Page images with their extracted text
>>>>>

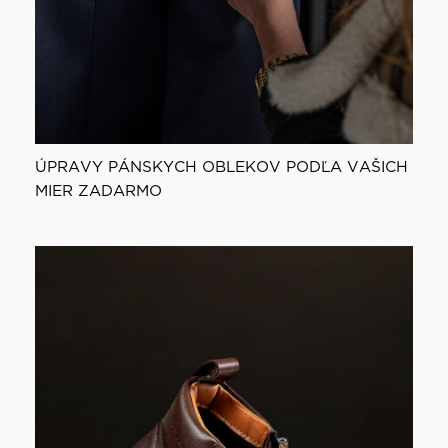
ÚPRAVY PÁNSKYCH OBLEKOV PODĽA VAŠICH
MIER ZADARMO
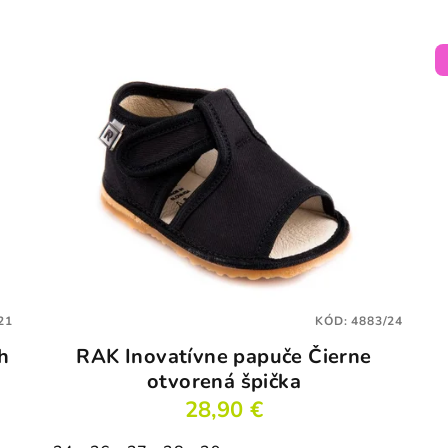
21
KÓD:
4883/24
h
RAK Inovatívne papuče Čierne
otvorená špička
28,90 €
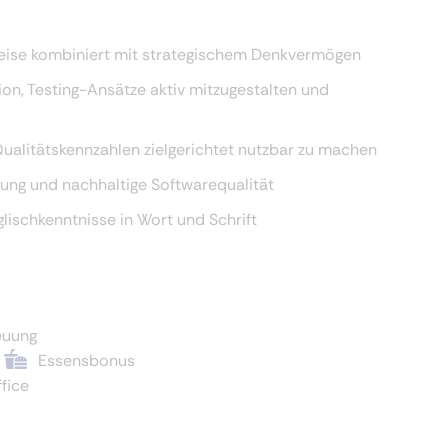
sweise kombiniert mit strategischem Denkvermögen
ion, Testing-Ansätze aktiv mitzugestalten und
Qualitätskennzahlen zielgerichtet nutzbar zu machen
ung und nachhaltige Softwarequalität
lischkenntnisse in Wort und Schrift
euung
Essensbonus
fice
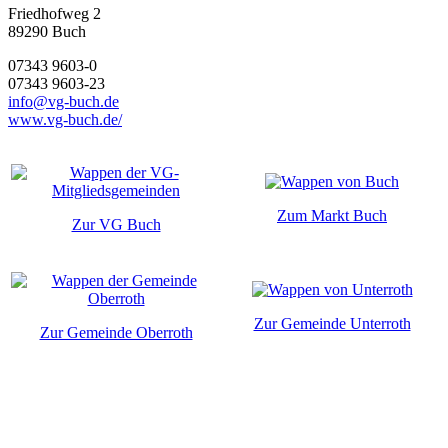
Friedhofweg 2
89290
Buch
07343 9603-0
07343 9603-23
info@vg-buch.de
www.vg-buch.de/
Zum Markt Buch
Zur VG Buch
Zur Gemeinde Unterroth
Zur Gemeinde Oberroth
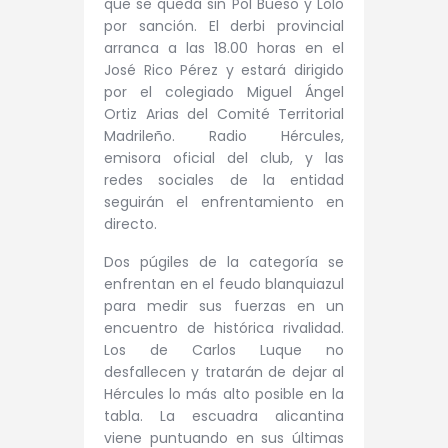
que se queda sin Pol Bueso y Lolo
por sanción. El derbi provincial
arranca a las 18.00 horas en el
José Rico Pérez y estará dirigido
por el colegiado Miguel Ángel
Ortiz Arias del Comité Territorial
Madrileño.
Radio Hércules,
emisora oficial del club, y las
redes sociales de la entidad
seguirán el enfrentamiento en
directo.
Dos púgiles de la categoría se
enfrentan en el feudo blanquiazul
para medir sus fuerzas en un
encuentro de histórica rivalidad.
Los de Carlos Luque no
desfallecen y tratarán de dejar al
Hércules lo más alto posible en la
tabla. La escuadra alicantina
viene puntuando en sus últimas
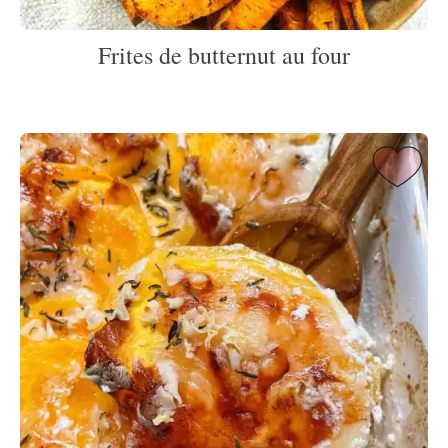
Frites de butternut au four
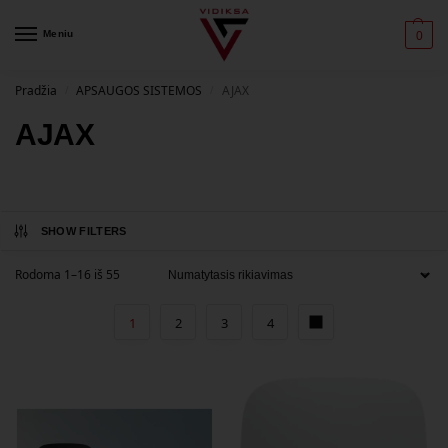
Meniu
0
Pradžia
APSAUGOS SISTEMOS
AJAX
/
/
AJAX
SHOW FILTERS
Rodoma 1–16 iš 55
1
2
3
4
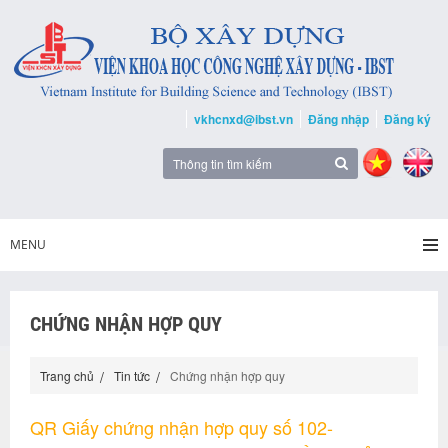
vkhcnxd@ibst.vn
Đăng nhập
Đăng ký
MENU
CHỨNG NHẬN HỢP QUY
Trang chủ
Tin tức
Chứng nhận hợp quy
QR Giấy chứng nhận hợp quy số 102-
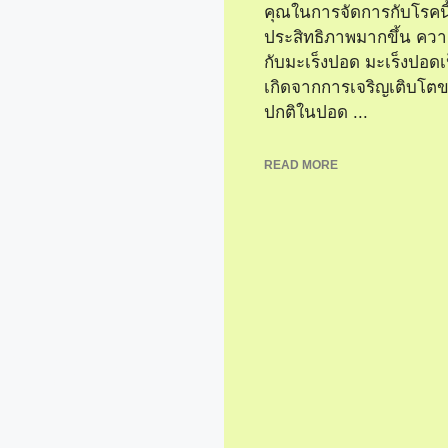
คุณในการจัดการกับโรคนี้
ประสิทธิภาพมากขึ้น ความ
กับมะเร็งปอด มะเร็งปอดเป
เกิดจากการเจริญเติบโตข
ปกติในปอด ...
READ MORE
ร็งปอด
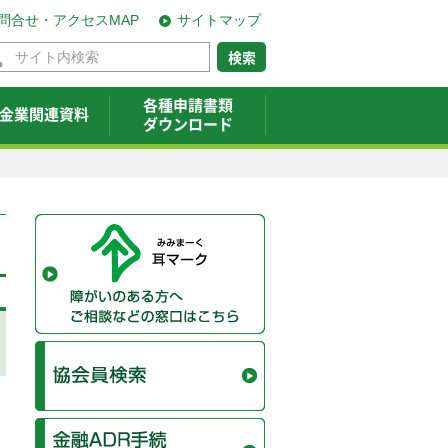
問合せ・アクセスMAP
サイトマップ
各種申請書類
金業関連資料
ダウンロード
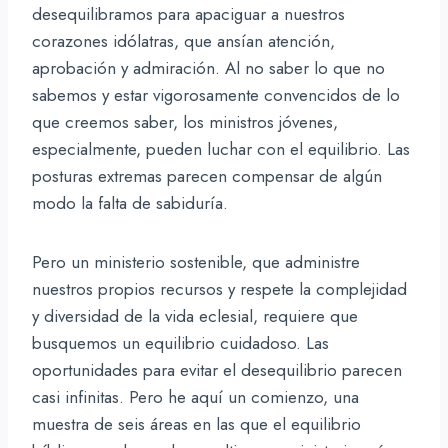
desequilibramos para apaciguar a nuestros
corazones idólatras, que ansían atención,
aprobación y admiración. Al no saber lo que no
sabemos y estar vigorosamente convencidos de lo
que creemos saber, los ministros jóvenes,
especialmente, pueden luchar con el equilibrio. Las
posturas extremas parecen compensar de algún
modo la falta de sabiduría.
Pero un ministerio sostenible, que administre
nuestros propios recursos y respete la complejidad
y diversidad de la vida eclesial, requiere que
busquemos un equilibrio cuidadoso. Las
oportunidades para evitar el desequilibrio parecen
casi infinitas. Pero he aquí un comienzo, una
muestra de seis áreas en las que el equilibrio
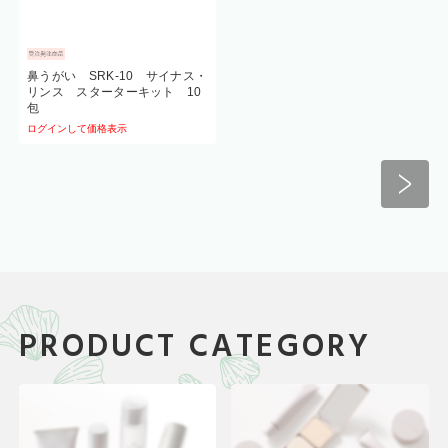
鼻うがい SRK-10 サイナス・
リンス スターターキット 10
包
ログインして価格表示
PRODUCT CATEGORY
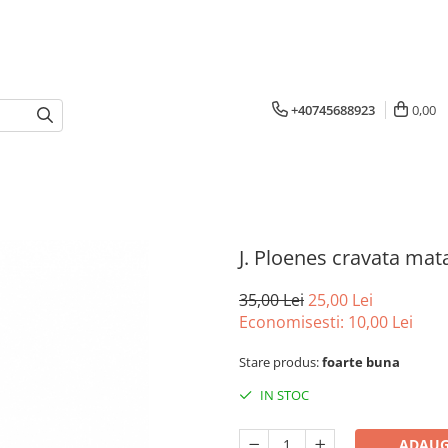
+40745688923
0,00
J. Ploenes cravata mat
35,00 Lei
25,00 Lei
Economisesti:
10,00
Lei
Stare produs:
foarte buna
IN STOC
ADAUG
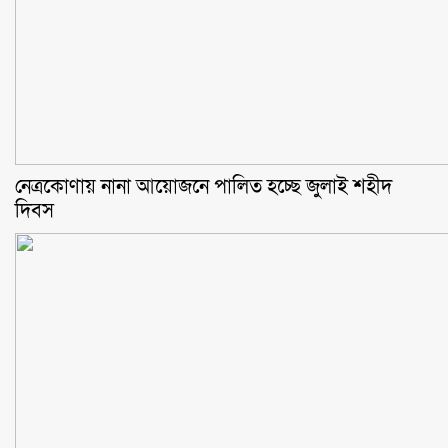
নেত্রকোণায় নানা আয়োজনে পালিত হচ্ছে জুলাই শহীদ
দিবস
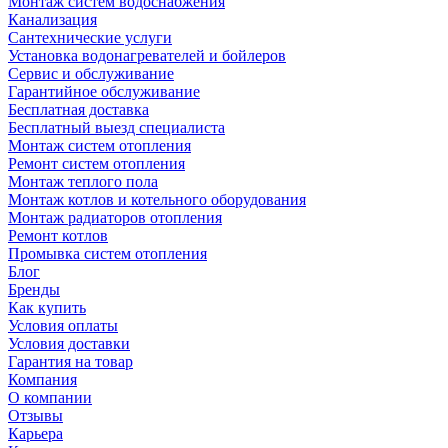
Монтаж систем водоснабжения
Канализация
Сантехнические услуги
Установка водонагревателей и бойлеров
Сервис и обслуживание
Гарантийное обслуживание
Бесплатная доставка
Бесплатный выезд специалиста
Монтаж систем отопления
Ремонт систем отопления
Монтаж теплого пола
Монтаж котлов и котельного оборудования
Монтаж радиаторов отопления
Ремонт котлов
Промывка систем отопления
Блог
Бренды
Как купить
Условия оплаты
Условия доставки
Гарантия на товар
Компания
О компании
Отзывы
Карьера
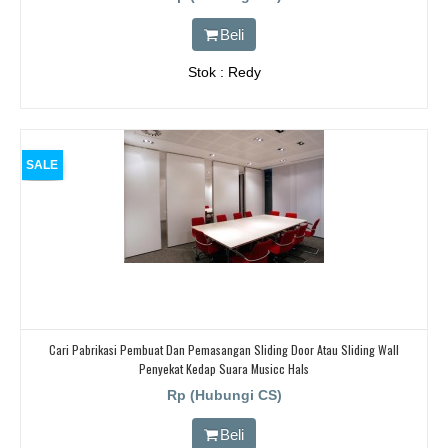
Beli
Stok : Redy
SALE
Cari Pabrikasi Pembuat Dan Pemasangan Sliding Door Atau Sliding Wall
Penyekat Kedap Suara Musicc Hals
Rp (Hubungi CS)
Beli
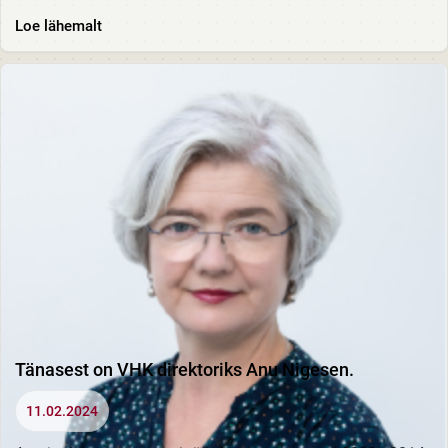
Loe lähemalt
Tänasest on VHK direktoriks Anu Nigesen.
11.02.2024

<<<<<

ACTIVITY:
Retype every line of text in the data above without changing anything, and leave out the pictures.

REPLY TO THE TASK:
ÚPRAVY PÁNSKYCH OBLEKOV PODĽA VAŠICH
MIER ZADARMO
21
KÓD:
4883/24
h
RAK Inovatívne papuče Čierne
otvorená špička
28,90 €
sweise kombiniert mit strategischem Denkvermögen
ion, Testing-Ansätze aktiv mitzugestalten und
Qualitätskennzahlen zielgerichtet nutzbar zu machen
ung und nachhaltige Softwarequalität
lischkenntnisse in Wort und Schrift
euung
Essensbonus
fice
Friedhofweg 2
89290
Buch
07343 9603-0
07343 9603-23
info@vg-buch.de
www.vg-buch.de/
Zum Markt Buch
Zur VG Buch
Zur Gemeinde Unterroth
Zur Gemeinde Oberroth
que se queda sin Pol Bueso y Lolo
por sanción. El derbi provincial
arranca a las 18.00 horas en el
José Rico Pérez y estará dirigido
por el colegiado Miguel Ángel
Ortiz Arias del Comité Territorial
Madrileño.
Radio Hércules,
emisora oficial del club, y las
redes sociales de la entidad
seguirán el enfrentamiento en
directo.
Dos púgiles de la categoría se
enfrentan en el feudo blanquiazul
para medir sus fuerzas en un
encuentro de histórica rivalidad.
Los de Carlos Luque no
desfallecen y tratarán de dejar al
Hércules lo más alto posible en la
tabla. La escuadra alicantina
viene puntuando en sus últimas
Frites de butternut au four
Meniu
0
Pradžia
APSAUGOS SISTEMOS
AJAX
/
/
AJAX
SHOW FILTERS
Rodoma 1–16 iš 55
1
2
3
4
vkhcnxd@ibst.vn
Đăng nhập
Đăng ký
MENU
CHỨNG NHẬN HỢP QUY
Trang chủ
Tin tức
Chứng nhận hợp quy
QR Giấy chứng nhận hợp quy số 102-
คุณในการจัดการกับโรคนี้
ประสิทธิภาพมากขึ้น ความ
กับมะเร็งปอด มะเร็งปอดเป
เกิดจากการเจริญเติบโตข
ปกติในปอด ...
READ MORE
ร็งปอด
問合せ・アクセスMAP
サイトマップ
各種申請書類
金業関連資料
ダウンロード
desequilibramos para apaciguar a nuestros
corazones idólatras, que ansían atención,
aprobación y admiración. Al no saber lo que no
sabemos y estar vigorosamente convencidos de lo
que creemos saber, los ministros jóvenes,
especialmente, pueden luchar con el equilibrio. Las
posturas extremas parecen compensar de algún
modo la falta de sabiduría.
Pero un ministerio sostenible, que administre
nuestros propios recursos y respete la complejidad
y diversidad de la vida eclesial, requiere que
busquemos un equilibrio cuidadoso. Las
oportunidades para evitar el desequilibrio parecen
casi infinitas. Pero he aquí un comienzo, una
muestra de seis áreas en las que el equilibrio
鼻うがい SRK-10 サイナス・
リンス スターターキット 10
包
ログインして価格表示
PRODUCT CATEGORY
+40745688923
0,00
J. Ploenes cravata mat
35,00 Lei
25,00 Lei
Economisesti:
10,00
Lei
Stare produs:
foarte buna
IN STOC
ADAUG
নেত্রকোণায় নানা আয়োজনে পালিত হচ্ছে জুলাই শহীদ
দিবস
Монтаж систем водоснабжения
Канализация
Сантехнические услуги
Установка водонагревателей и бойлеров
Сервис и обслуживание
Гарантийное обслуживание
Бесплатная доставка
Бесплатный выезд специалиста
Монтаж систем отопления
Ремонт систем отопления
Монтаж теплого пола
Монтаж котлов и котельного оборудования
Монтаж радиаторов отопления
Ремонт котлов
Промывка систем отопления
Блог
Бренды
Как купить
Условия оплаты
Условия доставки
Гарантия на товар
Компания
О компании
Отзывы
Карьера
Beli
Stok : Redy
SALE
Cari Pabrikasi Pembuat Dan Pemasangan Sliding Door Atau Sliding Wall
Penyekat Kedap Suara Musicc Hals
Rp (Hubungi CS)
Beli
Loe lähemalt
Tänasest on VHK direktoriks Anu Nigesen.
11.02.2024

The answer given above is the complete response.